There is a huge trend for investors to put their money into companies that follow a strong moral mission. For example, some physician investors will seek out the stocks of companies that have a minimal carbon footprint or donate a portion of their proceeds to charity. The idea is to achieve a profit while contributing to good works within the world. Some financial advisors caution that investing in only good-guy companies may expose you to a lack of diversification. And here is where we take a little walk on the dark side.
Sin stocks are investments in companies that can come into conflict with the Puritanical values of our country.
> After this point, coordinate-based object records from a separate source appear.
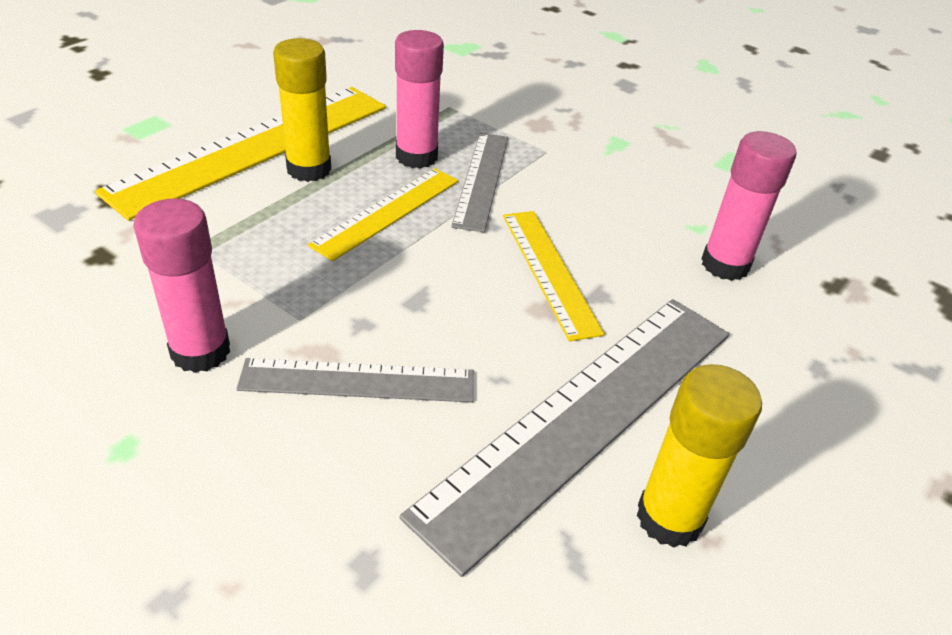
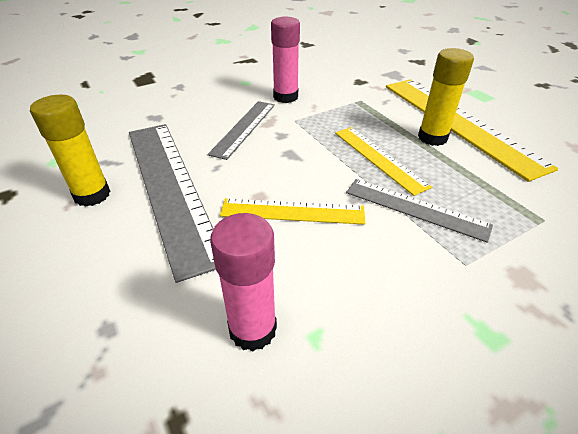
camera: 115 degrees right, 0 degrees up
pink glue stick [395,30,444,169] -> none

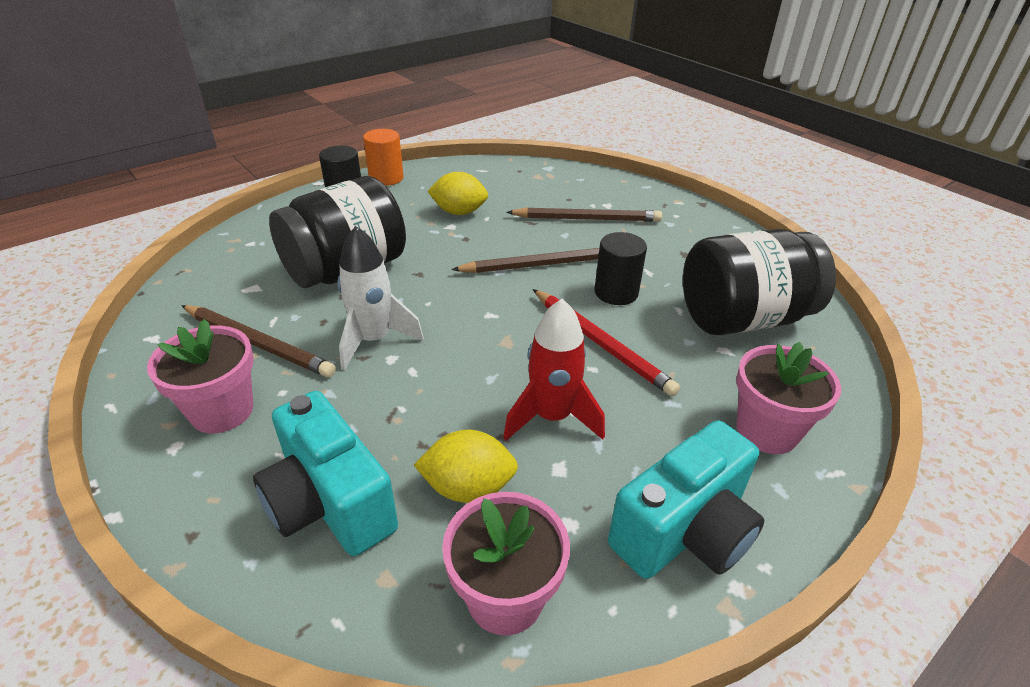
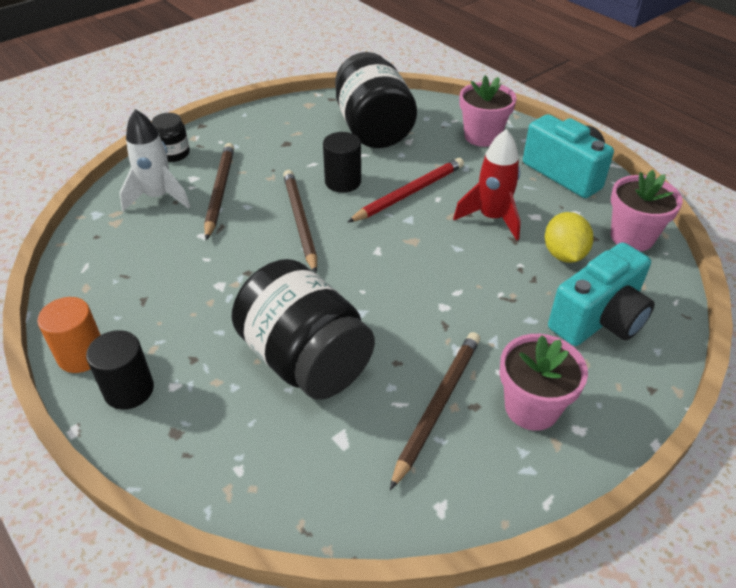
camera: 90 degrees left, 5 degrees up
white rocket [337,226,424,371] -> white rocket moved to [119,109,190,211]
yellow lemon [427,172,488,215] -> none
none -> black jar [152,113,190,162]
We are not talking about unethical business practices or illegal pursuits; we are talking about the companies that cater to bad habits or bad choices that so many of us are compelled to make from time to time. According to Forbes, although there is no definitive list as to what constitutes a sin stock, or vice stock, there is a clear “I’ll know it when I see it” mentality when it comes to these bad boys of investing. A generalized idea of the types of stocks usually includes alcohol, gambling, tobacco, and weapons. Marijuana companies are also starting to be included, and some may even argue that fast food should be a part of this grouping.
For those physician investors who approach their portfolios with pragmatism, sin stocks should not be discounted. Because of their reputation, they are often undervalued but still perform well with regularity. Think about how well alcohol stocks performed during the pandemic.
For those investors who are squeamish about investing in companies that take advantage of human weaknesses and vices, take a moment to remember how much a part of our lives some of these brands are. Anheuser-Busch (alcohol), Wynn Resorts (casinos), and Pfizer (manufacturing birth control) are all considered by some to be sin stocks, and if you own mutual funds or index funds, they are probably lurking in your holdings.
When choosing stocks based on a moral compass, or an amoral compass, it is important to remember that the same tried and true methods of smart investing apply. Be informed. Be rational. Be diversified. And take guidance from an experienced professional.